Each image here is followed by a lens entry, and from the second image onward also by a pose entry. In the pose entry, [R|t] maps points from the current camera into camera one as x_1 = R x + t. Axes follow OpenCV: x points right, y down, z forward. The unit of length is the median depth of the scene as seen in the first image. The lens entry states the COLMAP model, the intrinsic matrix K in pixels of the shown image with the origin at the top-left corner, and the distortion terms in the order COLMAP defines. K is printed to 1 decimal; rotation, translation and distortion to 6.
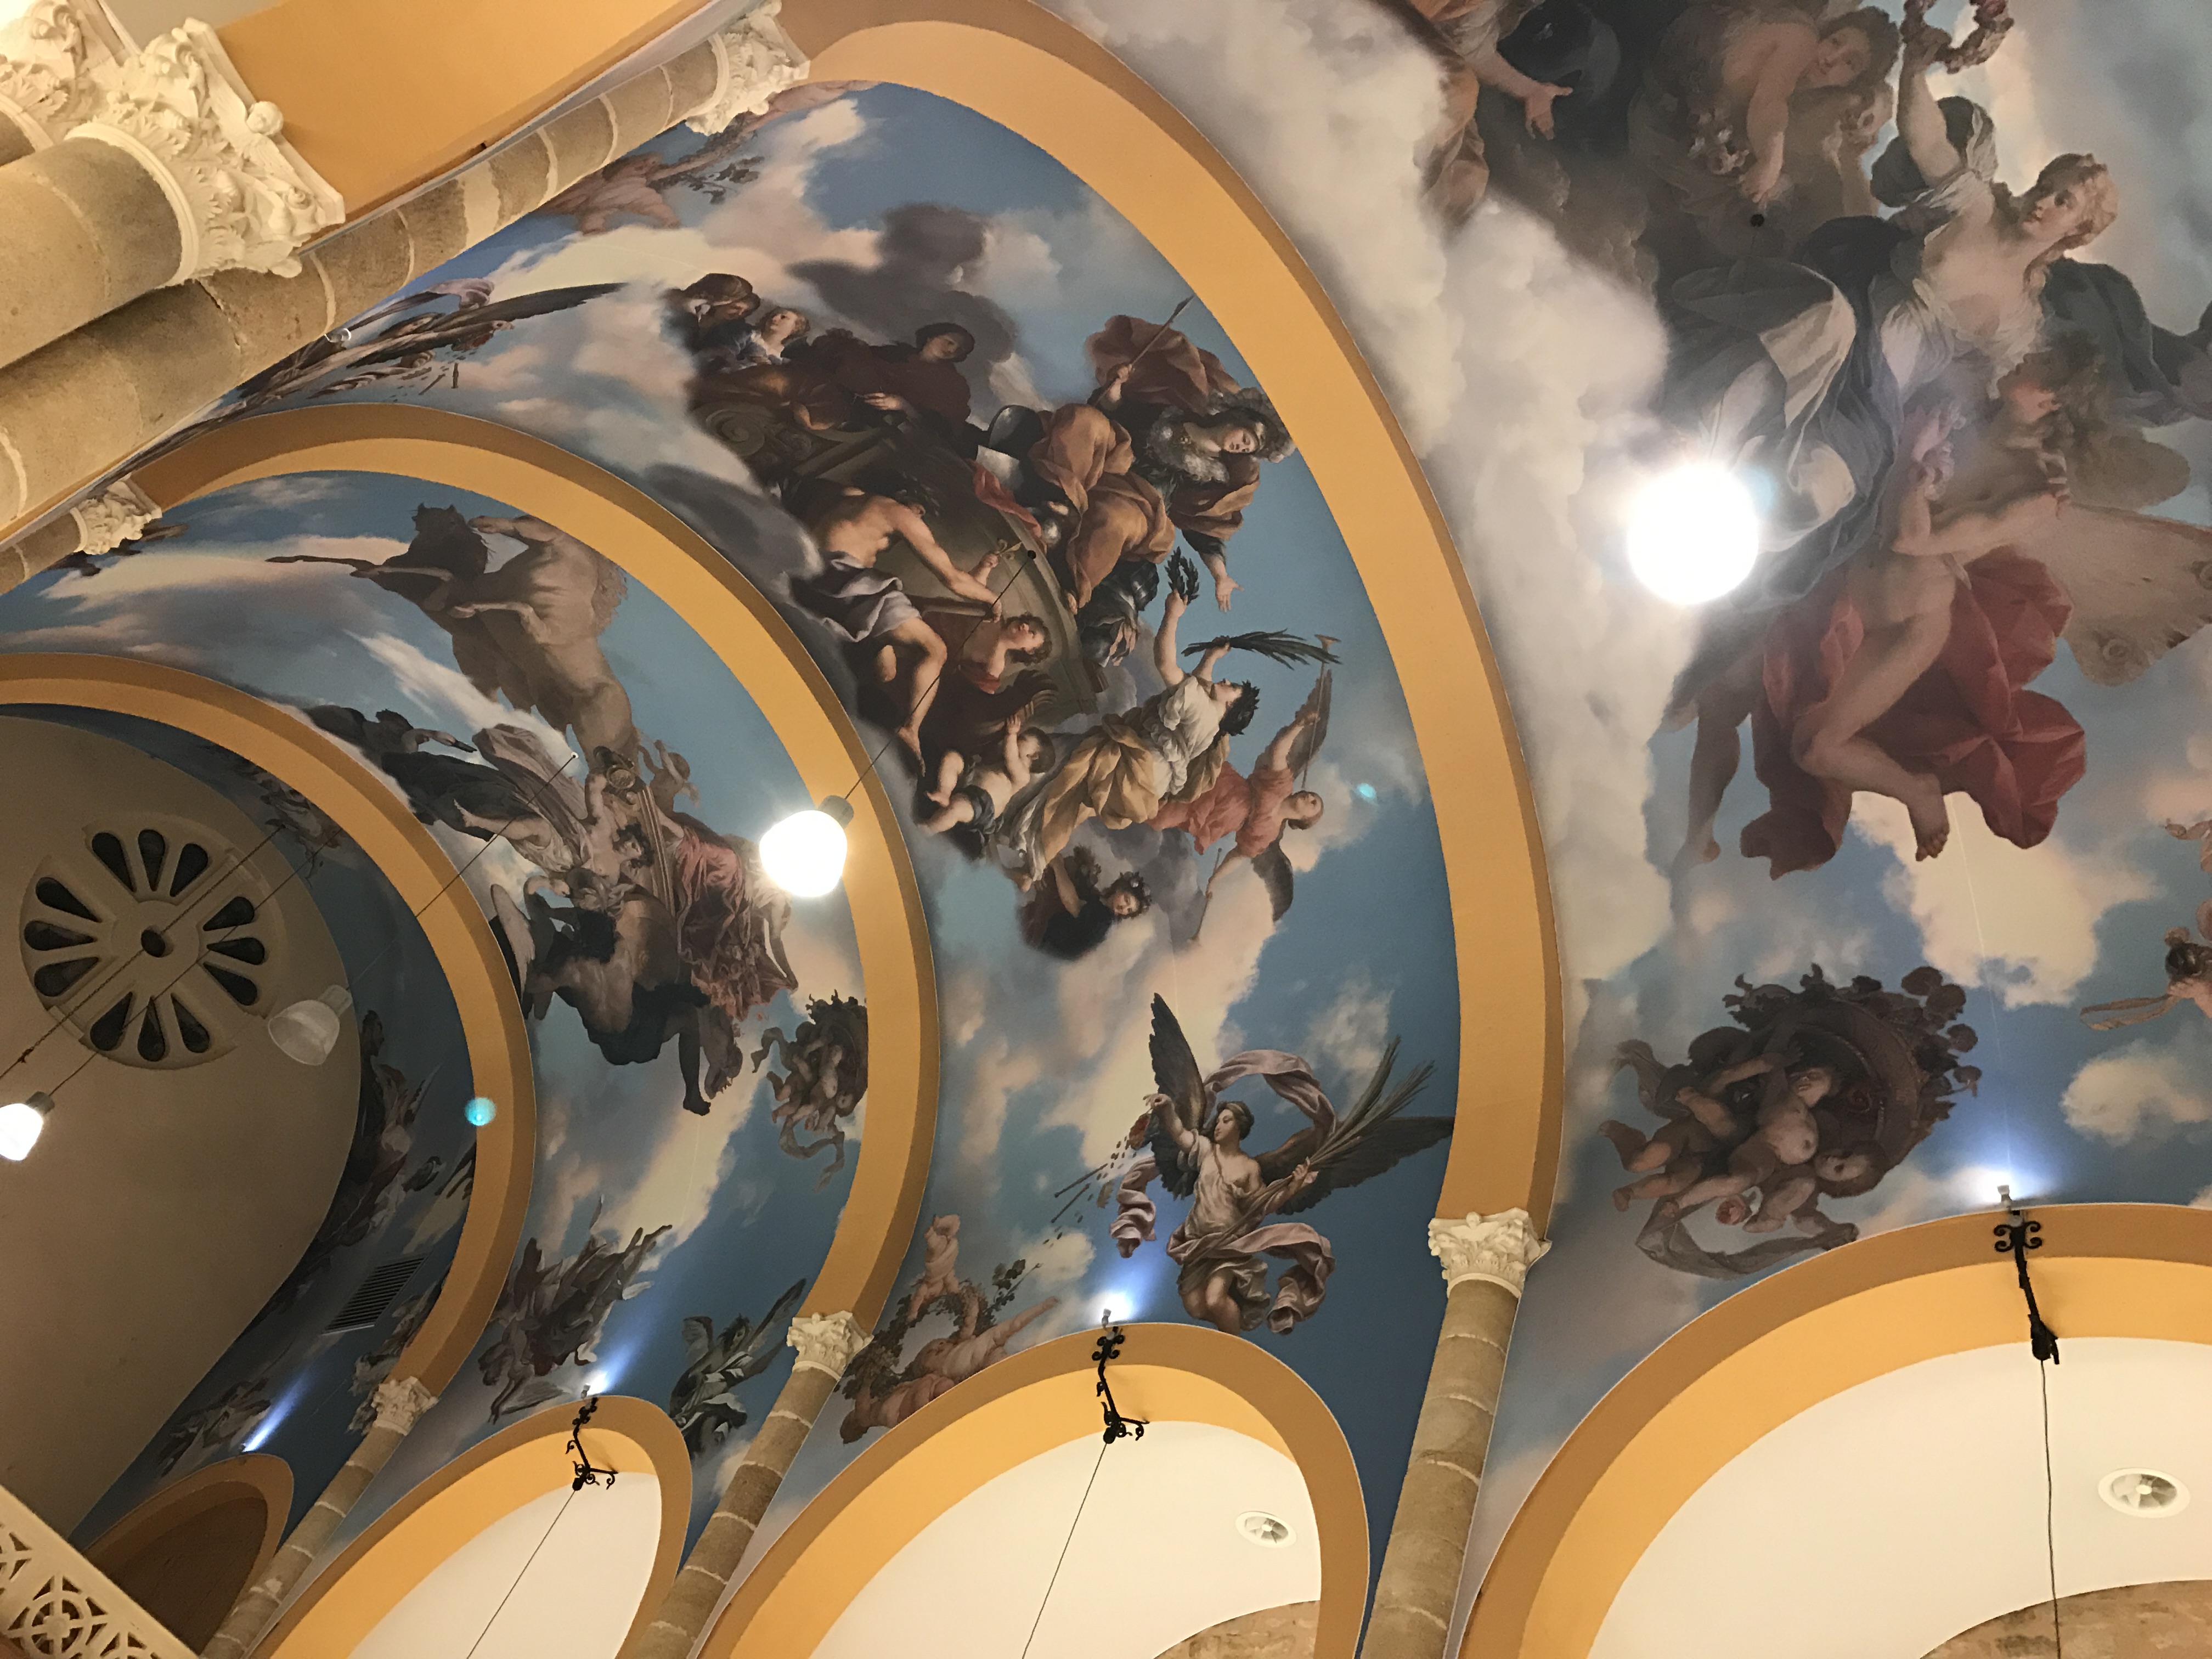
lens RADIAL K [[1803.0, 0, 1106.0], [0, 1803.0, 829.5], [0, 0, 1]] dist [0.077427, -0.203126]
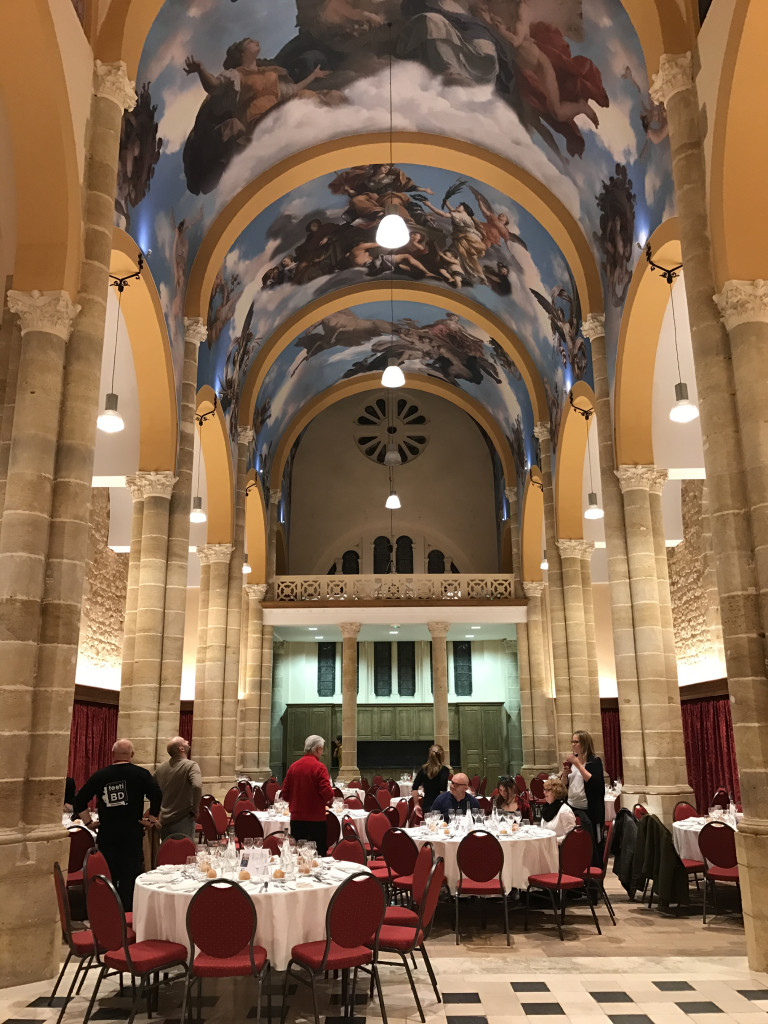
lens RADIAL K [[834.7, 0, 384.0], [0, 834.7, 512.0], [0, 0, 1]] dist [0.077427, -0.203126]
pose [[0.506597, -0.530635, -0.679548, 0.642019], [0.775729, 0.624525, 0.090630, 0.010713], [0.376303, -0.573058, 0.728012, -0.298292]]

§ **Required action**
For this exercise, restate the material exactly and skip every picture.

§ **Solved exercise**
Each image here is followed by a lens entry, and from the second image onward also by a pose entry. In the pose entry, [R|t] maps points from the current camera into camera one as x_1 = R x + t. Axes follow OpenCV: x points right, y down, z forward. The unit of length is the median depth of the scene as seen in the first image. The lens entry states the COLMAP model, the intrinsic matrix K in pixels of the shown image with the origin at the top-left corner, and the distortion terms in the order COLMAP defines. K is printed to 1 decimal; rotation, translation and distortion to 6.
lens RADIAL K [[1803.0, 0, 1106.0], [0, 1803.0, 829.5], [0, 0, 1]] dist [0.077427, -0.203126]
lens RADIAL K [[834.7, 0, 384.0], [0, 834.7, 512.0], [0, 0, 1]] dist [0.077427, -0.203126]
pose [[0.506597, -0.530635, -0.679548, 0.642019], [0.775729, 0.624525, 0.090630, 0.010713], [0.376303, -0.573058, 0.728012, -0.298292]]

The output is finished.